Text for analysis:

Note that in this example the len attribute refers to the word’s values as filtered, excluding noise characters like punctuation, diacritics, etc. For instance, for [len>"9"] results are 2: requierant, horribilis.

  • [sylc="4"]: find any word counting 4 syllables. This attribute relies on the parser’s integration with the Chiron system, so that the data are not derived from the document, but from software analysis performed in real time during indexing. 8 results: insidias, hinsidias, mirifice, hinsidias, avunculus, metuebant, horribilis, hionios.

Single Structure

  • [$name="lg"] or [$lg]: the shorter form is available only for non-privileged attributes. find all the structures having name lg (TEI line group = strophe): 6 results. Note that the title’s words (“ad Arrium”) do not appear among the results, as they are not included inside a strophe.
  • [$name="l"] or [$l]: find all the structures having name l (line): 12 results.
  • [$name="snt"] or [$snt]: find all the structures having name snt (sentence): 4 results, including the title (“ad Arrium”).
  • [$name="div"] or [$div]: find all the structures having name div (here corresponding to a single poem): 1 result.

Multiple Pairs

  • OR: [value="chommoda"] OR [value="commoda"] (this is better accomplished by using a single pair with a regular expression).
  • AND: [value="ionios"] AND [gn] (geographic name): find the word Ionios when it’s a toponym. Here we are matching against an attribute gn representing the geographic name, and derived from the TEI geogName element in the input document. 2 results: ionios, ionios.
  • AND NOT: [value="ionios"] AND NOT [gn]

Collocations

  • NEAR: [value="sic"] NEAR(m=0,s=l) [value="mater"]: sic at either side of mater, with a maximum distance of 0, when both tokens are inside the same structure named l (verse). 2 results: sic, sic.
  • NOT NEAR: [value="sic"] NOT NEAR(m=0) [value="mater"]: find the word sic not immediately before/after the word mater. 1 result: sic at verse 6.
  • BEFORE: [value="sic"] BEFORE(m=0,s=l) [value="mater"]: find the word sic at the left side of mater, with a maximum distance of 0, when both tokens are inside the same structure named l (verse). 1 result: sic. Combinations are possible, e.g. [value="sic"] BEFORE(m=0) ([value="mater"] OR [value="liber"]) finds sic immediately before mater or liber.
  • NOT BEFORE: [value="sic"] NOT BEFORE(m=0) [value="mater"]: find the word sic when it is not immediately followed by mater. 2 results: sic (all the 3 sic words in the sample text, except for the one before mater).
  • AFTER: [value="sic"] AFTER(m=0,s=l) [value="mater"]: find the word sic immediately following (minimum distance=0) the word mater, only when both tokens are inside the same structure named l (verse). 1 result: sic.
  • NOT AFTER: [value="sic"] NOT AFTER(m=0) [value="mater"]. 2 results.

Data:
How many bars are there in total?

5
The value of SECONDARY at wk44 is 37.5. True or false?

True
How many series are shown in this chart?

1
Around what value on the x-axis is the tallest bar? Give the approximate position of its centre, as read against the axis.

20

* * *

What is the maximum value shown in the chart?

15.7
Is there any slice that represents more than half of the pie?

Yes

What this exercise asks:
1) According to the query syntax text, how many results does the search [$name="l"] return?
2) Locate each line of the rows that contains the word "chart", treating uppercase and lowercase as different, and copy those lines.

Task-by-task solutions:
1) 12 results.

2)
How many series are shown in this chart?
What is the maximum value shown in the chart?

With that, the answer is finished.